_Assigned task 1_.
In the forum thread about storing crawled URLs, roughly how large does the first reply say a key can be by default?
_Assigned task 2_.
Continue the forum thread about how a web crawler should store URLs, picking up after its last sentence.

_Document segment_.
I think by default, your key can be something like 1000 bytes. Are you really going to have urls larger than that? Worst comes to worse, I'm pretty sure this is a hardcoded constant that you could change.
On your other points:
There are lots of content synonyms, and you don't know this by crawling just one page.
- Huh? Do you mean that a site might be duplicated, with only nuanced differences in content focused around keyphrases and you want to avoid indexing those?
What to do for HTTP 301, 302, 303, 307, etc. Store the original URL or the new location? This is especially an issue for link shorteners.
- I would think the destinations...what if someone has shortened the same destination multiple times? What if the shortened link expires, or the shortener is taken offline? I would think those are far more likely than the same thing happening with the destination url.

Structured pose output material

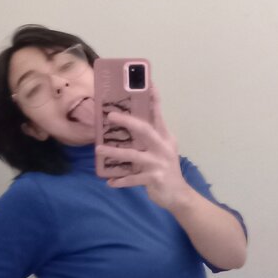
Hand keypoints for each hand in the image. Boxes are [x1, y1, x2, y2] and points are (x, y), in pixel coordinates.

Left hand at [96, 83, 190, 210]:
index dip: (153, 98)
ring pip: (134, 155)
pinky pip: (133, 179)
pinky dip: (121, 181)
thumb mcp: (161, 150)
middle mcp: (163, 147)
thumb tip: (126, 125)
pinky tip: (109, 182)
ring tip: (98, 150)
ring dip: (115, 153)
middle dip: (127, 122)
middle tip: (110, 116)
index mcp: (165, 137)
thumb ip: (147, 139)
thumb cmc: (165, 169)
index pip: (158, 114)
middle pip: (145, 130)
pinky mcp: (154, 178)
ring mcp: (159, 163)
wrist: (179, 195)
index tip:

_Exercise output 1_.
Something like 1000 bytes.

_Exercise output 2_.
"The last.fm" problem. lastfm.com == last.fm ~= lastfm.it (etc.) and the site doesn't use a 30x result code to indicate. It just serves the content from multiple domains.
- Could you write a simple algorithm to check domains that might be similar? Last.fm contains 6/9 of the characters lastfm.com does, and the first 6 are identical. If you were to also store a bit of meta data, you could check to see if a match with a high level of relevance may be an identical document.
Given any URL that may or may not be in the database, let me query to find out if I've previously crawled that document before, with reasonable accuracy.
- See last point
Hope this helps!